Energy transition

New ADNOC and Occidental Partnership Looks at Building Megascale DAC in UAE

The two oil producers said they may invest in industrial-scale direct air capture and other decarbonization projects in both the UAE and US.

The Shah gas field in the UAE which is a joint project between the Abu Dhabi National Oil Company (60%) and Occidental Petroleum (40%).
Source: Occidental Petroleum.

The Abu Dhabi National Oil Company (ADNOC) and Occidental Petroleum have announced a new agreement that may see the two companies jointly develop carbon capture and storage (CCS) hubs across the UAE and US.

Under the new partnership, ADNOC and Houston-based Occidental are in talks to develop direct air capture (DAC) projects in the UAE, including what would be the first megaton DAC unit to be constructed outside of the US.

Musabbeh Al Kaabi, the executive director of low-carbon solutions for ADNOC, said, “Partnerships like this offer the potential to transform the systems that will be vital to provide the lower-carbon energy the world needs for the energy transition.”

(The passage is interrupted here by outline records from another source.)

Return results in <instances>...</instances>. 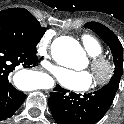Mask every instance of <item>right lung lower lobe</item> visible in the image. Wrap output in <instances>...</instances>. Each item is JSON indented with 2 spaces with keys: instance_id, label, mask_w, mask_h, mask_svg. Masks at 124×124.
Segmentation results:
<instances>
[{
  "instance_id": "98d812e1",
  "label": "right lung lower lobe",
  "mask_w": 124,
  "mask_h": 124,
  "mask_svg": "<svg viewBox=\"0 0 124 124\" xmlns=\"http://www.w3.org/2000/svg\"><path fill=\"white\" fill-rule=\"evenodd\" d=\"M37 64L36 51L0 42V121L12 116L26 98L9 82L11 73L18 66L29 68Z\"/></svg>"
}]
</instances>
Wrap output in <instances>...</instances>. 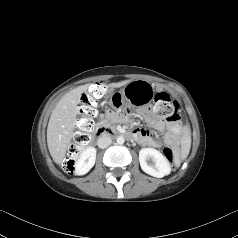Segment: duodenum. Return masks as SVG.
<instances>
[{"instance_id":"obj_1","label":"duodenum","mask_w":238,"mask_h":238,"mask_svg":"<svg viewBox=\"0 0 238 238\" xmlns=\"http://www.w3.org/2000/svg\"><path fill=\"white\" fill-rule=\"evenodd\" d=\"M117 134H119V133H117L107 127H98L95 131V135L97 137L111 136V135H117ZM122 135H124L130 139H136L135 133H122Z\"/></svg>"}]
</instances>
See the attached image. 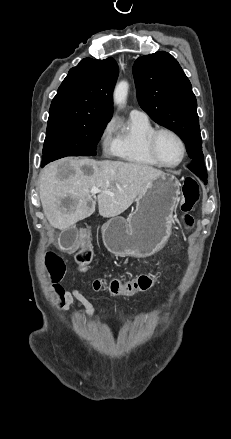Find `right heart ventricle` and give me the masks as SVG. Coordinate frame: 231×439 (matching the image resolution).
<instances>
[{
  "label": "right heart ventricle",
  "mask_w": 231,
  "mask_h": 439,
  "mask_svg": "<svg viewBox=\"0 0 231 439\" xmlns=\"http://www.w3.org/2000/svg\"><path fill=\"white\" fill-rule=\"evenodd\" d=\"M154 129L155 127L148 118L130 115L126 122L117 126L112 154L136 166L158 167L146 148V139Z\"/></svg>",
  "instance_id": "1"
}]
</instances>
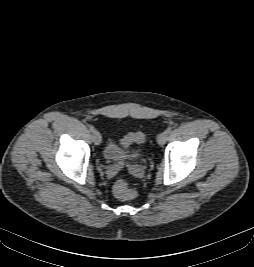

The announcement was made a day after ADNOC sharedits decision to move its net zero target for carbon emissions up by 5 years to 2045, with a related pledge to achieve net zero methane emissions by 2030.

ADNOC revealed its interest in DAC technology earlier this year when it partnered with a startup called 44.01 that plans to permanently mineralize carbon dioxide in a highly reactive rock formation that spans the UAE and neighboring Oman.

An Occidental subsidiary focused on commercializing CCS began construction last year in the Permian Basin of Texas on what will be the world’s largest DAC facility in the world. Called Stratos DAC, the facility is expected to be operational in 2025 at which point Occidental said it will be capable of pulling 500,000 mtpa of CO2 out of the atmosphere.

ADNOC said it will “explore” the idea of participating in the DAC plant in Texas as part of the new agreement along with other proposed decarbonization projects in the US that are being led by Occidental.

“We look forward to building on our longstanding partnership with ADNOC as we advance our plans to globally deploy DAC technology and engage partners who are committed to developing carbon solutions at climate-relevant scale,” Vicki Hollub, president and CEO of Occidental, said in a statement.

Occidental holds interests in several key projects across the UAE including 35-year concessions for two massive onshore blocks covering more than 2.5 million acres.